----- Input data -----

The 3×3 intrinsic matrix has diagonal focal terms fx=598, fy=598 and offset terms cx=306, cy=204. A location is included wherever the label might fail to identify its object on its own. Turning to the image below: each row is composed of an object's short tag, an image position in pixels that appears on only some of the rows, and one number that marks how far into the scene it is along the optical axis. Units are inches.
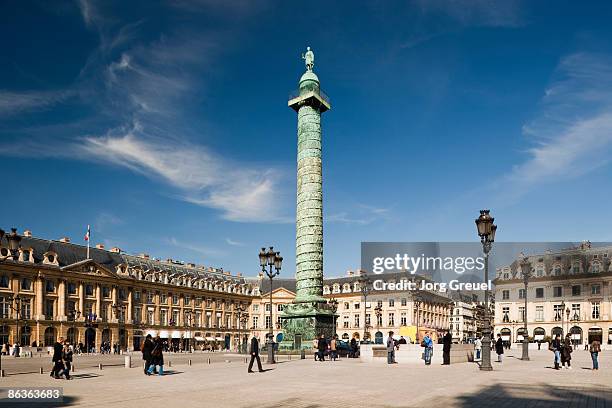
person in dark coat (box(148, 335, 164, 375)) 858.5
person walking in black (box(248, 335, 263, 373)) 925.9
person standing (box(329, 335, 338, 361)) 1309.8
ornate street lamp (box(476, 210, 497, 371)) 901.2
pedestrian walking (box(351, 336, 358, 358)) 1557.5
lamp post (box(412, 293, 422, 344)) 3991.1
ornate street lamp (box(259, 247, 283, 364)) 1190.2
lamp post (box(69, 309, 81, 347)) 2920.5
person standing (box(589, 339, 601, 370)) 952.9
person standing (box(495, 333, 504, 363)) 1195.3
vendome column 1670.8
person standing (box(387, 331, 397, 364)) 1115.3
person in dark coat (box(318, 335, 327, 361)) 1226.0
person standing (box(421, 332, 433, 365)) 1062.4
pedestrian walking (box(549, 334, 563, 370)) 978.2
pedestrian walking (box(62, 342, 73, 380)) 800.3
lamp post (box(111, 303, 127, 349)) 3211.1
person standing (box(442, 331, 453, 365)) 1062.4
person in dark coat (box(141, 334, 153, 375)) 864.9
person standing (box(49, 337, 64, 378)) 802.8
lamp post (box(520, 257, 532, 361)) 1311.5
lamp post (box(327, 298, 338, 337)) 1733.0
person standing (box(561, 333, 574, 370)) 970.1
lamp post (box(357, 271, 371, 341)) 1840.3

-----
----- Input data -----

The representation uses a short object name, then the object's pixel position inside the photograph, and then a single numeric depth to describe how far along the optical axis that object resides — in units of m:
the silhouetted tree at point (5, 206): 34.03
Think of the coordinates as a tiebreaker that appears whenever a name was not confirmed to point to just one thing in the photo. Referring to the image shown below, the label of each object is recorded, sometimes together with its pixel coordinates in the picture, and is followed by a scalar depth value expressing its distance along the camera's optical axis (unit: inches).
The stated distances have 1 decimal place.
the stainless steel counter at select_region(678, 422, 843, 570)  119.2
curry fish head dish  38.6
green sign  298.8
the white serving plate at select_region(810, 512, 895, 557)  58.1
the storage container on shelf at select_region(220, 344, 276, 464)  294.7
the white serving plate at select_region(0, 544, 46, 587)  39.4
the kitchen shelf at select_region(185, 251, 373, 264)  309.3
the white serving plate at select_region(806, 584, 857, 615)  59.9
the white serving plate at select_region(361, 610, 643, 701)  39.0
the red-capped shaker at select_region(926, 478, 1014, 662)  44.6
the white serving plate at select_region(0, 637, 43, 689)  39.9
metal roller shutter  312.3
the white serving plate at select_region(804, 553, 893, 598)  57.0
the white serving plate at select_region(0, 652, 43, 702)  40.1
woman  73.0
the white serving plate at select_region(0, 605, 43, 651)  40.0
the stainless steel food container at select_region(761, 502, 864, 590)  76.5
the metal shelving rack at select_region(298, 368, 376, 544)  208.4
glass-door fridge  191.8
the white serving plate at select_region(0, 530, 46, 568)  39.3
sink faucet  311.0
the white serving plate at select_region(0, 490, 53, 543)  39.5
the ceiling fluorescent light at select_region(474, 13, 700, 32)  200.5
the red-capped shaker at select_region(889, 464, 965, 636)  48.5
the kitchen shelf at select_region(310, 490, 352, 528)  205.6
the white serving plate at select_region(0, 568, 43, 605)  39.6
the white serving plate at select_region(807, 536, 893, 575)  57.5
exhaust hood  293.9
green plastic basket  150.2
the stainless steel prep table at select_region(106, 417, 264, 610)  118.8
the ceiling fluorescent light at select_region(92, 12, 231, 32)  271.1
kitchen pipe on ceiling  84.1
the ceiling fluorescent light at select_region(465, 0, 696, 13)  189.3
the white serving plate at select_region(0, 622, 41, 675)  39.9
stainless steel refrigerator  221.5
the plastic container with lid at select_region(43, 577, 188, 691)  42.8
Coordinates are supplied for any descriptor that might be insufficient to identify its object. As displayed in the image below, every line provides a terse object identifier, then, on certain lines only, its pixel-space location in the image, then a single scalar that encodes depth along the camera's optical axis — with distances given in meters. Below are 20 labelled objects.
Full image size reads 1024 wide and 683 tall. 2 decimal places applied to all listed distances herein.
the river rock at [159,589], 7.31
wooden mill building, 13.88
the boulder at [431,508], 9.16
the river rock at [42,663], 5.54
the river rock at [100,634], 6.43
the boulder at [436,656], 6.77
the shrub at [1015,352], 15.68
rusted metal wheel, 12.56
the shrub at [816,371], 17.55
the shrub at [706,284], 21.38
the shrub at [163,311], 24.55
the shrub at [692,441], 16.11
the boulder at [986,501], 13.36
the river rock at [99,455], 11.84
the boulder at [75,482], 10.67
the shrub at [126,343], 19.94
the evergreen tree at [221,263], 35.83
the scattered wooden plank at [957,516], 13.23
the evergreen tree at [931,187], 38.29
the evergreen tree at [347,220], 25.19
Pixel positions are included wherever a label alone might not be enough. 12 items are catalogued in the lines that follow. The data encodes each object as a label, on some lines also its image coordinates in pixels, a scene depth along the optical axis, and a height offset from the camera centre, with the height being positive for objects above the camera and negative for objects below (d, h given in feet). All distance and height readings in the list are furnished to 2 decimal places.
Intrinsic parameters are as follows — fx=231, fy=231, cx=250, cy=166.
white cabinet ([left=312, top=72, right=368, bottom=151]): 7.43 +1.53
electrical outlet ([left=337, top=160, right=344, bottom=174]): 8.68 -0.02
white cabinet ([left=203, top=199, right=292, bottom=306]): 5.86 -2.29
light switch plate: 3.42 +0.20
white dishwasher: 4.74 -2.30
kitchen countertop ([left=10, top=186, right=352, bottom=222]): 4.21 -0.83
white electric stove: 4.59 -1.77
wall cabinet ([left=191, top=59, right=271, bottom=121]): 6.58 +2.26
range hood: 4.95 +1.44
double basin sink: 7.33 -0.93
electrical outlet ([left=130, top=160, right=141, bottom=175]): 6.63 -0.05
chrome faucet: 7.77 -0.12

-----

Above are the entries; copy out every line among them that contains the word "street".

# [Solution]
ornate street lamp (box(476, 210, 497, 371)) 901.2
ornate street lamp (box(259, 247, 283, 364)) 1190.2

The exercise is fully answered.